Dans les médicaments les plus signalés, on trouve également le rispéridone, traitement contre la schizophrénie, ou le lansoprazole, utilisé pour soigner des inflammations ou ulcères de l'estomac.
Par ailleurs, les laboratoires réalisant le plus de signalements sont Sandoz (Novartis, basé en Suisse), avec 584 signalements, le français Teva (324 signalements) et l'américain Mylan (251). Le géant Sanofi arrive en sixième position, avec 83 notifications. Le graphique suivant présente les dix laboratoires les plus concernés en 2020, parmi les 135 entreprises renseignées dans la base de données de l'ANSM.
Les pénuries concerneraient des médicaments plus anciens
Comment expliquer ces ruptures ? Les laboratoires invoquent des problèmes d'approvisionnement, des incidents de production ou une demande mondiale accrue. Mais depuis plusieurs années, différents acteurs et observateurs du marché pharmaceutique dénoncent aussi les stratégies économiques, pointant le fait que de nombreux médicaments en rupture sont anciens, peu coûteux, et donc moins rentables à produire pour les industriels.
Une étude réalisée à partir des 3 530 signalements auprès de l'ANSM entre 2012 et 2018 a montré que 63,4% des médicaments en rupture avaient une autorisation de mise sur le marché vieille de plus de 10 ans. De quoi faire baisser les prix, et donc potentiellement l'intérêt des entreprises pharmaceutiques à produire ces traitements. Un constat que l'Académie nationale de pharmacie faisait elle-même en 2018 : "Le prix de certains anticancéreux ou antibiotiques anciens n'étant pas actualisé voire non soutenu dans un marché compétitif pour les produits nouveaux, cela conduit à des marges trop faibles pour que les industriels investissent dans les structures de production, ce qui peut amener parfois à l’arrêt de la commercialisation."

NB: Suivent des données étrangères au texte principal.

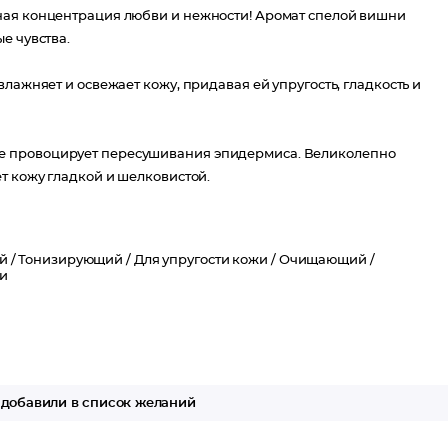
ная концентрация любви и нежности! Аромат спелой вишни
е чувства.
лажняет и освежает кожу, придавая ей упругость, гладкость и
е провоцирует пересушивания эпидермиса. Великолепно
т кожу гладкой и шелковистой.
й /
Тонизирующий /
Для упругости кожи /
Очищающий /
и
добавили в список желаний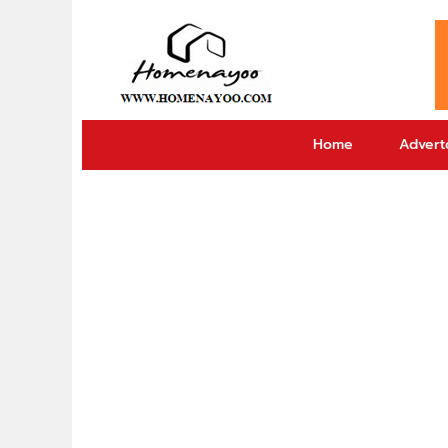
Home
Adverto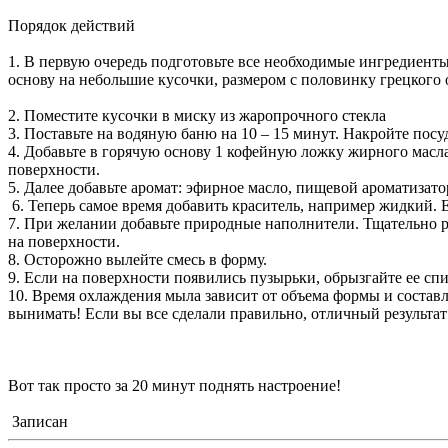
Порядок действий
1. В первую очередь подготовьте все необходимые ингредиенты
основу на небольшие кусочки, размером с половинку грецкого ор
2. Поместите кусочки в миску из жаропрочного стекла
3. Поставьте на водяную баню на 10 – 15 минут. Накройте посу
4. Добавьте в горячую основу 1 кофейную ложку жирного масл
поверхности.
5. Далее добавьте аромат: эфирное масло, пищевой ароматизат
6. Теперь самое время добавить краситель, например жидкий. Е
7. При желании добавьте природные наполнители. Тщательно ра
на поверхности.
8. Осторожно вылейте смесь в форму.
9. Если на поверхности появились пузырьки, обрызгайте ее спи
10. Время охлаждения мыла зависит от объема формы и составл
вынимать! Если вы все сделали правильно, отличный результат
Вот так просто за 20 минут поднять настроение!
Записан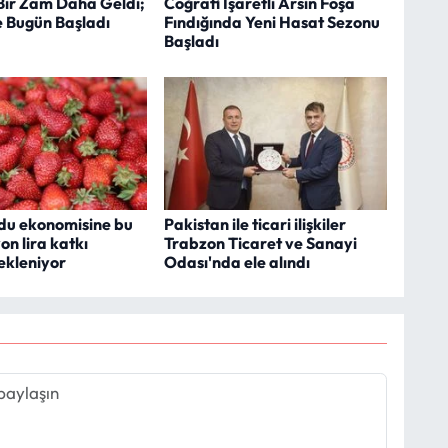
Bir Zam Daha Geldi;
Coğrafi İşaretli Arsin Foşa
e Bugün Başladı
Fındığında Yeni Hasat Sezonu
Başladı
rdu ekonomisine bu
Pakistan ile ticari ilişkiler
yon lira katkı
Trabzon Ticaret ve Sanayi
ekleniyor
Odası'nda ele alındı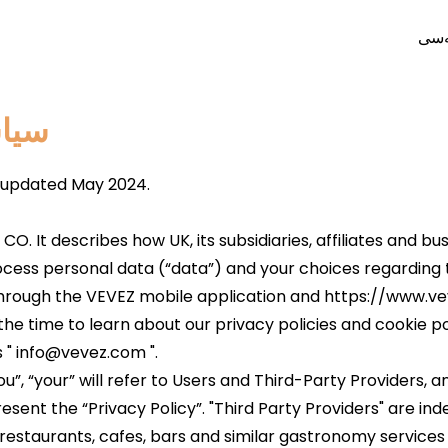
ەسی
سیاس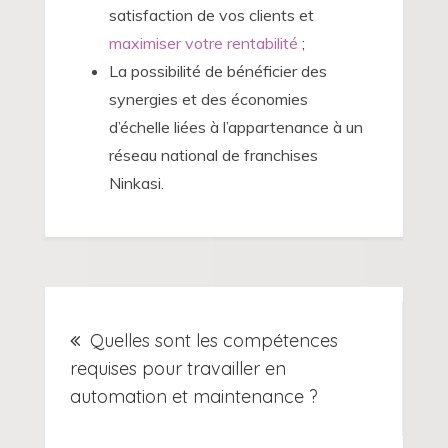
satisfaction de vos clients et
maximiser votre rentabilité
;
La possibilité de bénéficier des
synergies et des économies
d’échelle liées à l’appartenance à un
réseau national de franchises
Ninkasi.
Navigation
Quelles sont les compétences
de
requises pour travailler en
automation et maintenance ?
l’article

Pour lutter contre les pénuries de médicaments et sécuriser les approvisionnements, un décret a été publié en mars, et est entré en vigueur ce 1er septembre, exigeant des laboratoires qu'ils prévoient un stock de deux mois pour les "médicaments d'intérêt thérapeutique majeur" (MITM) qu'ils commercialisent. Une réserve de sécurité jugée insuffisante par certains spécialistes, comme le sénateur Jean-Pierre Decool, auteur d'une mission d'information sur les pénuries de médicaments. "Nous avons, avec des professionnels de santé, évalué les pénuries à 14 semaines", une période que les nouveaux stocks ne suffiraient pas à couvrir. "C'est presque de l'enfumage", tranche-t-il, au micro de "Complément d'enquête", diffusé ce jeudi sur France 2.